**EXERCISE PROMPT:** Below are some records. Return exactly the lines from the one containing "thumb tip: (402, 380)" through the one containing "pinky mcp: (316, 532)", both included, and only those.

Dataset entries
########
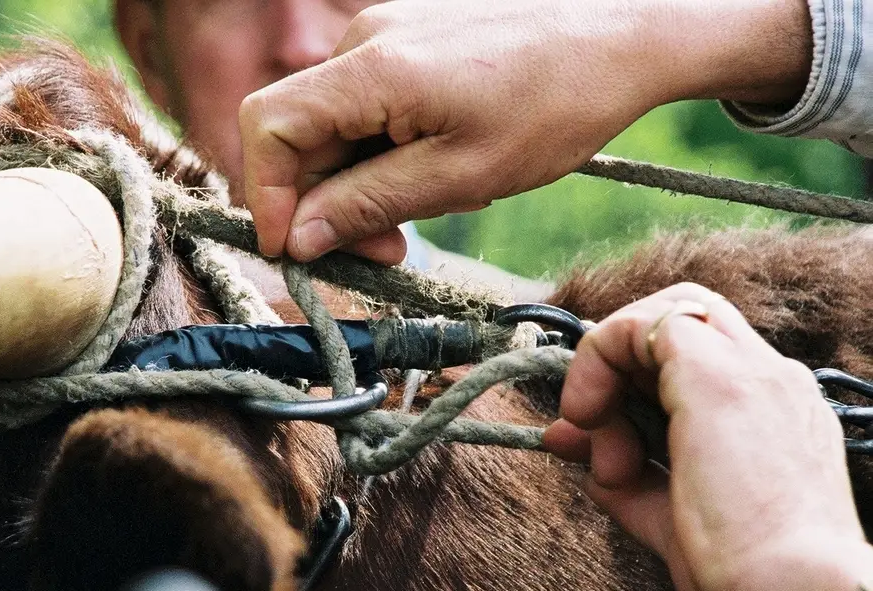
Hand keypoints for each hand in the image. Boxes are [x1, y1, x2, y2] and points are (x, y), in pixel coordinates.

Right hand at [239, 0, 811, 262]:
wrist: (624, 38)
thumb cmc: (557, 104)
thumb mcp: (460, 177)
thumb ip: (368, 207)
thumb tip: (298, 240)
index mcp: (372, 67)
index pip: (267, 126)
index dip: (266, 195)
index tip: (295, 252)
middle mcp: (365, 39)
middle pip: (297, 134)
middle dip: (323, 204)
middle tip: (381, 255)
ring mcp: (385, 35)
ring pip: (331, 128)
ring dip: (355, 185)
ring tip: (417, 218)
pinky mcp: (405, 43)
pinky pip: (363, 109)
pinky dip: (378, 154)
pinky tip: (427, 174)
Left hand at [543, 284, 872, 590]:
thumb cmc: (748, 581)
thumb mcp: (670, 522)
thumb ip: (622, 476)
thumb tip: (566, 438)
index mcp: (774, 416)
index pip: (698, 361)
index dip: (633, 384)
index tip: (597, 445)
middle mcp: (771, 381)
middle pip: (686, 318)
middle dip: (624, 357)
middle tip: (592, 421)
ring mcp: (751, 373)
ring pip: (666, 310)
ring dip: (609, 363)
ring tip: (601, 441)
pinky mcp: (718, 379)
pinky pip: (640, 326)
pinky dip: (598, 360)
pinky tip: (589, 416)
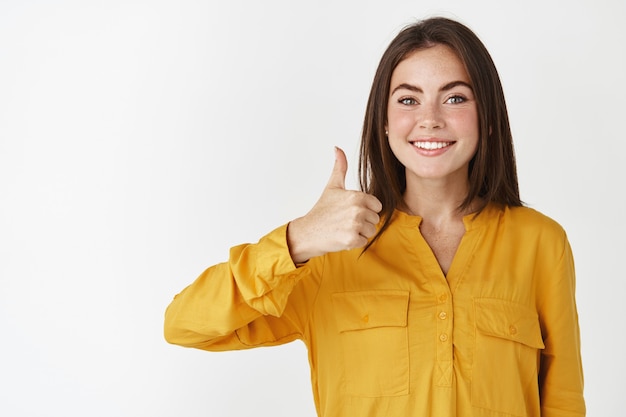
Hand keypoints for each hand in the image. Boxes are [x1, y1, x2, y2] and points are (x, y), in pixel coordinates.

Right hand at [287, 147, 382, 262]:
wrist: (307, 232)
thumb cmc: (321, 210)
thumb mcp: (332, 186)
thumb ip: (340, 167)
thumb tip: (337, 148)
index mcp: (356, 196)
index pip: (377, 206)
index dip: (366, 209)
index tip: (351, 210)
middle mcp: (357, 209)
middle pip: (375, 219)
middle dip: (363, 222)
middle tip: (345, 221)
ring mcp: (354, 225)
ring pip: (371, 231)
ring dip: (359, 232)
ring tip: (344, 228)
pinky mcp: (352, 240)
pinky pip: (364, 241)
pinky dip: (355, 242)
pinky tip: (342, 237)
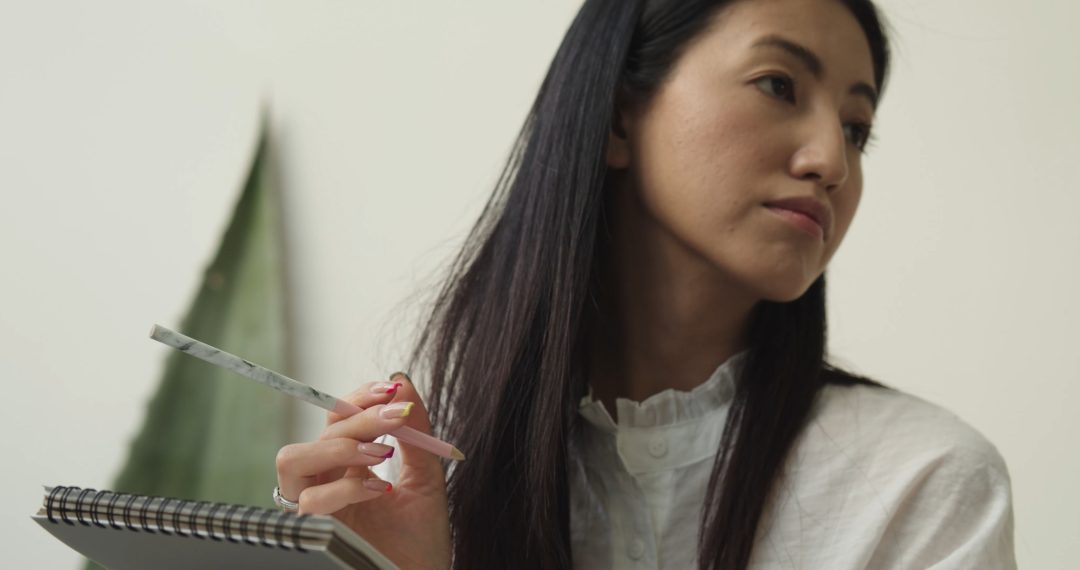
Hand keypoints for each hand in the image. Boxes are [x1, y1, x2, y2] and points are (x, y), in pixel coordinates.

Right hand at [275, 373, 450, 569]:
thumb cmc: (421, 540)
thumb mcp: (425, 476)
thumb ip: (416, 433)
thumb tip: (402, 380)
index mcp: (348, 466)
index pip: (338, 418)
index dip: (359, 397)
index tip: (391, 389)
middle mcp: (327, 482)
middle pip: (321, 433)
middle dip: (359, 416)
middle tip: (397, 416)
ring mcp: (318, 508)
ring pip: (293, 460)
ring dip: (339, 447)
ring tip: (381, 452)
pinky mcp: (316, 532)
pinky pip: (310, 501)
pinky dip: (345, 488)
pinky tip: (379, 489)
########
**EXERCISE RESULT:**
thumb tip: (402, 380)
index mcp: (348, 466)
index pip: (338, 418)
index dip: (359, 397)
index tip: (391, 389)
middle mcp: (327, 482)
middle pip: (321, 433)
middle dip: (359, 416)
middle tip: (397, 416)
ring mcp: (318, 508)
ring pip: (293, 460)
ring dip: (339, 447)
ring tip: (381, 452)
pinky mcp: (316, 532)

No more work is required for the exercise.